Lines below containing the word "Festpreisgarantie" should be copied out.
━━ Data to use
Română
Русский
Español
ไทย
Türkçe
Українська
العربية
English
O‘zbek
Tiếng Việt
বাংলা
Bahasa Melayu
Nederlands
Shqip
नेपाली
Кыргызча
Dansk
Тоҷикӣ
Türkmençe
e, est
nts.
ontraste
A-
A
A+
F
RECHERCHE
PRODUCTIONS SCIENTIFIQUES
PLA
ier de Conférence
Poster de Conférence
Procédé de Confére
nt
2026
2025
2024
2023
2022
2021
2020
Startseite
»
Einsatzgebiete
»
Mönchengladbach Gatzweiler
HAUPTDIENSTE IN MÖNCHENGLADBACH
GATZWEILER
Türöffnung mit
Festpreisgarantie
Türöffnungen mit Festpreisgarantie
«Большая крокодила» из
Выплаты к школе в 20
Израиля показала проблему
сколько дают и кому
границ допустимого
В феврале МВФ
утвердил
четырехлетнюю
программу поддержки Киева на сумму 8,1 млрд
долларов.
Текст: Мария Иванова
━━━━
- [Exercise result]:
Festpreisgarantie
Türöffnungen mit Festpreisgarantie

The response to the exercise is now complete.